Cheetah
Cheetah

Reputation: 14379

Is setting this reference thread safe?

I keep getting mixed answers as to whether this code is thread-safe or not. I am working in Java 8.

private final Object lock = new Object();
private volatile Object reference = null;

public Object getOrCompute(Supplier<Object> supplier) {
    if (reference == null) {
        synchronised(lock) {
            if (reference == null) {
                reference = supplier.get();
            }
        }
    }

    return reference;
}

My expectation is that given a new instance of this class, multiple calls to getOrCompute() will only ever result in one supplier being called and the result of that supplier being the result of all calls (and future calls) to getOrCompute().

Upvotes: 3

Views: 182

Answers (2)

biziclop
biziclop

Reputation: 49744

It is safe because whatever is done in supplier.get() must not be reordered with the assignment to reference. (Or to be more precise, it mustn't appear to be reordered when you do a volatile read of reference.)
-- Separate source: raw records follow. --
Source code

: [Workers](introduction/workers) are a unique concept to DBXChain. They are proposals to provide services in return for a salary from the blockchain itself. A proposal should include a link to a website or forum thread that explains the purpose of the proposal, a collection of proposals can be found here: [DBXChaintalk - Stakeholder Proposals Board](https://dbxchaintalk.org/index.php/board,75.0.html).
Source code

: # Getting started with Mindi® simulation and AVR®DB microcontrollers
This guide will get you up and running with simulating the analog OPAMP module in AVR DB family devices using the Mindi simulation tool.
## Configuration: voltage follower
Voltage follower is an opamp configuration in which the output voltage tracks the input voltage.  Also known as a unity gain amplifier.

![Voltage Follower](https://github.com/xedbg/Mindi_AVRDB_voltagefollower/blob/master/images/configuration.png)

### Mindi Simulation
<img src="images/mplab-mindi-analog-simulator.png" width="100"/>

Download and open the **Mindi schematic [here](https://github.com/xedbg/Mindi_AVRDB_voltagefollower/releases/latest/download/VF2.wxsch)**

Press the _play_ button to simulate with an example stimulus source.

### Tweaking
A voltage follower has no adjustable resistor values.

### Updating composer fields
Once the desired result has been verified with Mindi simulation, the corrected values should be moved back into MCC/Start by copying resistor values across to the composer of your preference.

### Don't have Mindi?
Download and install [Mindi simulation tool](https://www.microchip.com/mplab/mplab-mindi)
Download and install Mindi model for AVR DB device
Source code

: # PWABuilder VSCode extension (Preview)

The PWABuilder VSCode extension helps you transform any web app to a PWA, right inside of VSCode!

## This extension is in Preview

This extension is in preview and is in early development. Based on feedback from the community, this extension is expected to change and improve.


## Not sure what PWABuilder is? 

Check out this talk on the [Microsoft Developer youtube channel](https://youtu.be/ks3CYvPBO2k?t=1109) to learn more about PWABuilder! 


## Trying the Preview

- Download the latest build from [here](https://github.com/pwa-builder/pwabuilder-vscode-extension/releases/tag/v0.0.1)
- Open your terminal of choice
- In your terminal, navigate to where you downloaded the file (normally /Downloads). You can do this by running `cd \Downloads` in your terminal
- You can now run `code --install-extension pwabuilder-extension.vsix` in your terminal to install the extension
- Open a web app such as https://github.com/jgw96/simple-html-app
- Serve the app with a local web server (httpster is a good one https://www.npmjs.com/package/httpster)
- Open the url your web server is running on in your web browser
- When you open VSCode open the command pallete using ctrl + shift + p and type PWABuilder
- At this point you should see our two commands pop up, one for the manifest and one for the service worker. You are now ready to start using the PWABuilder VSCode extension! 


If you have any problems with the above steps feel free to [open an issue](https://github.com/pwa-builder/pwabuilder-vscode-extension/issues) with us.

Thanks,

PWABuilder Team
The lock provides exclusivity and the volatile write/read semantics provide visibility. Note that this has only been true since Java 5, which was released a long-long time ago, but you'll still find outdated articles on the Internet about how double-checked locking (for that's the official name of this idiom) isn't working. They were right at the time but they are obsolete now.

What can be unsafe though is the supplier itself, if it supplies a mutable object. But that's a different matter.

Upvotes: 3

Gemtastic
Gemtastic

Reputation: 6433

Synchronization is not thread safe. It's hindering the threads from accessing the object all at once, but it has no control over which thread gets it when or what it does with the object once it's gained access to it. Synchronization only limits access to one thread at the time, the thread that access it first get to access it first.

In this case, the only thing it does is preventing several threads to instantiate the object. If the object already is instantiated, it will be handed out to whatever thread wants it with no thread safety what so ever.

Imagine you have one thread accessing the method and instantiating the object, it retrieves it and while it's retrieving the object, another thread is trying to instantiate it, which it won't be allowed to since it exist so it can jump straight to retrieving the object, just like thread number one, these can now modify the object at the same time, ergo, not thread safe. But the instantiation of a new object is thread safe in the manner that the object can only be instantiated once.